Счастливая женщина - страница 17
Но Марина, пылкая, страстная, блестящая Марина была вместе с тем чиста и непорочна, как голубь.
Запретная мысль, грешное искушение не могли прийти ей в голову. Поняв свою супружескую долю как отсутствие любви, Марина не думала, не хотела, не могла искать замены позволенному счастию. Строгие правила нравственности врезались глубоко в ее душе, воспитанной в подчинении им. К тому же она была набожна и благочестива. Не с сухостью методических протестанток, не с утонченным ригоризмом католичек, рассказывающих иезуиту не только все смущавшее их души, но все ссоры, мелочи и дрязги своего хозяйства, более даже – все сокровеннейшие тайны своих супружеских отношений, но с простотою, смирением и невопрошающей верою дочерей православия Марина молилась, как молилась ее покойная мать, как и она, приносила к подножию киота утренние думы и вечерние воспоминания свои. Это спасительное обыкновение освящало ее сердце и мысли и хранило в ней детскую непорочность.

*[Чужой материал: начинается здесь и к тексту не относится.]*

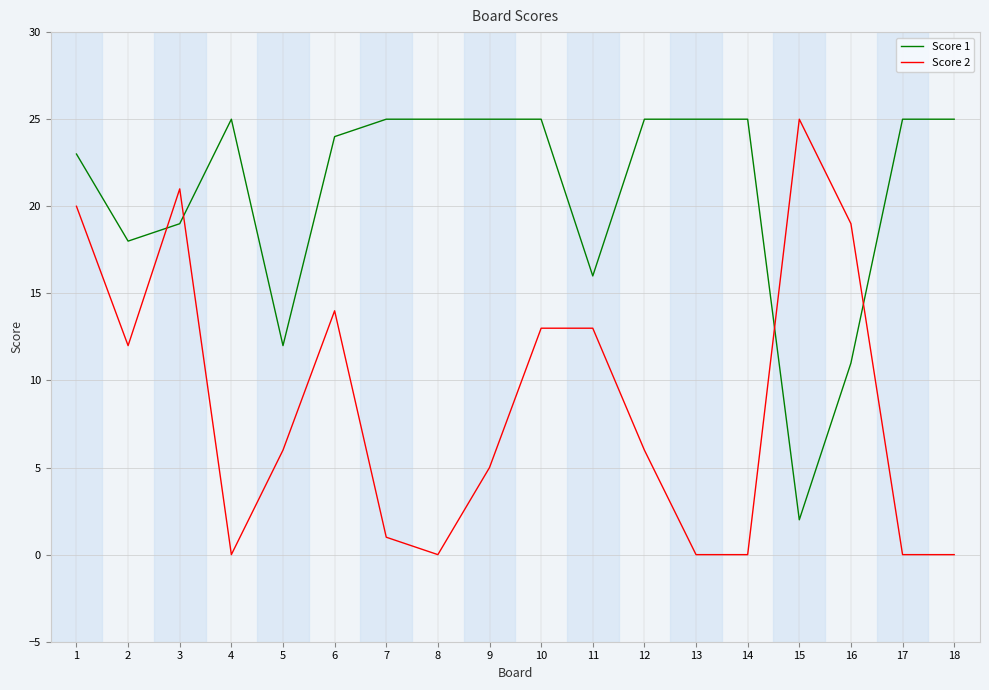

True or false: Score 1 and Score 2 intersect in this chart.

True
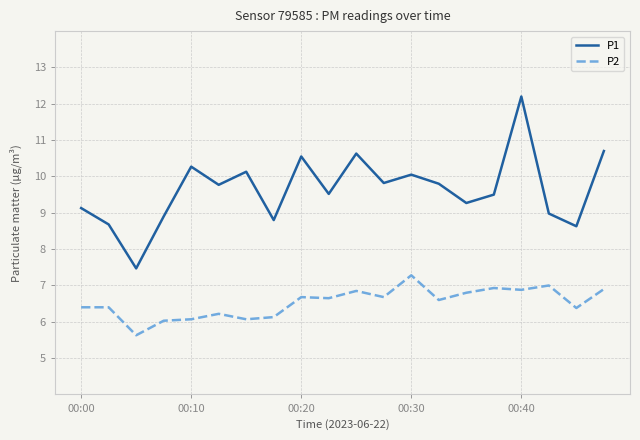

What is the maximum value shown in the chart?

12.2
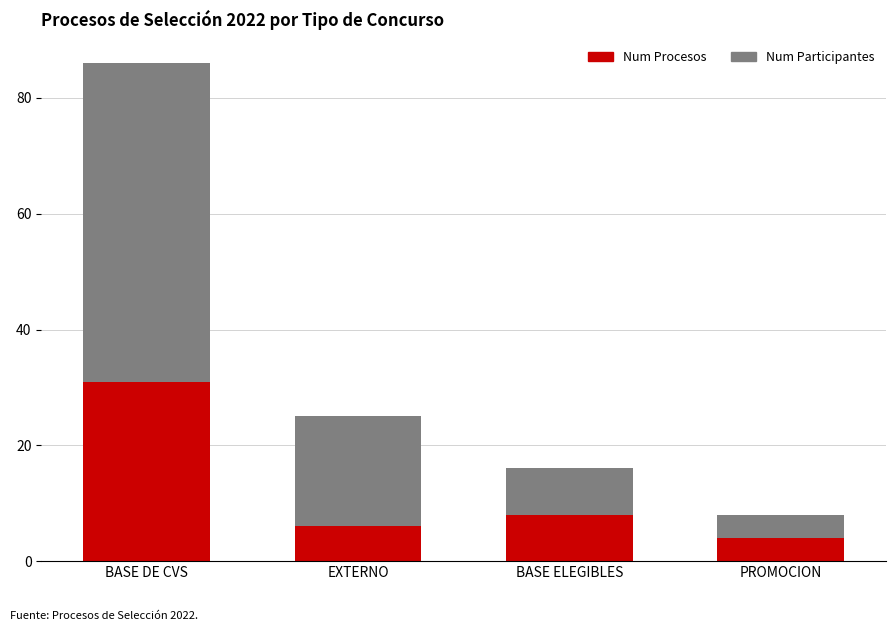

Is it true that Num Procesos equals 31 at BASE DE CVS?

True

Она была добродетельна по увлечению и нравственна по убеждению.
И потому Марина хранила себя и остерегалась всякой страсти, тогда как другие остерегаются только огласки. Вступая на поприще светских успехов, Марина сказала себе, что ничего более не будет там искать, и действительно ничего не искала.
Как! – скажут нам: так она не была кокеткой?
Напротив! Следует только разобрать и определить, в чем именно состоит кокетство и какие женщины бывают кокетки.
Знать цену себе и красоте своей, если в самом деле хороши, – понимать в себе власть ума и могущество приманчивости, если вы их имеете, желать, чтоб и другие, чтоб даже все поняли и оценили в вас эти лучшие дары, какими судьба может наградить женщину, вот кокетство не только позволительное, но даже должное, и оно так врожденно, так свойственно женщинам, что лучшие из них им руководятся до самой старости, желая нравиться вообще всем и каждому и всюду всегда производить благоприятное впечатление. Нравиться и быть любимой – два условия женского бытия, и если найдутся иные, которые от них отказываются, то это какие-то анормальные существа, исключения.
Марина была кокетлива, себе неведомо как и почему, а по природному инстинкту и бессознательно. Нравиться было ей так же сродно и необходимо, как розе расцветать в летнюю пору. Она любила лестный говор похвалы и удивления, которыми встречался ее приезд в свет; она наслаждалась приветными взглядами толпы, когда, блистательна и свежа, она облокачивалась на перилы ложи своей в театре или каталась по Невскому и на островах в богатой карете, более она не требовала и не ожидала.
Конечно, многие старались ей понравиться и влюбить в себя эту женщину, с которой протанцевать одну мазурку было уже отличием и честью, по положению, сделанному ей светом среди его богинь. Но все эти попытки оставались без успеха.
Марина принимала всех равно, никто ей не нравился, никого она не предпочитала, и ей не стоило усилия ее равнодушие ко всем. Как только ухаживание и угодничество поклонника пыталось перешагнуть за пределы самых пустых светских отношений, Марина откровенно и решительно останавливала вознамеривавшегося идти далее, и, смотря по характеру его или по мере его ума, он оставался ее преданным доброжелателем или делался ее врагом.
Года с два прожила или, лучше сказать, проплясала Марина таким образом, и эта вечная, суетливая пустота стала ей надоедать. Балы ее утомляли, рауты и театры усыпляли; дома ей становилось все скучнее и постылее…
Марина иногда просиживала у себя на диване целые вечера и отказывалась от самых заманчивых приглашений. Глаза ее бродили по потолку, а мысли терялись где-то… в загадочном и таинственном мире женских грез… Она серьезно начала спрашивать себя, что с нею делается, чего ей недостает?
Иногда ей приходило желание путешествовать… ехать далеко, надолго… не за тем, чтоб видеть что-нибудь новое или посетить какой-нибудь край, предмет для нее особенного любопытства, но просто за тем, чтоб избавиться от своей настоящей жизни и всего того знакомого, обыденного, обыкновенного, что ее окружало. Укрыться, урваться… вот чего ей хотелось, так неопределенно, а между тем так сильно и так настойчиво. Ничто ее не веселило, ничто не занимало, ничего она не хотела. Она думала, что она больна, и не умела назвать себе своей болезни.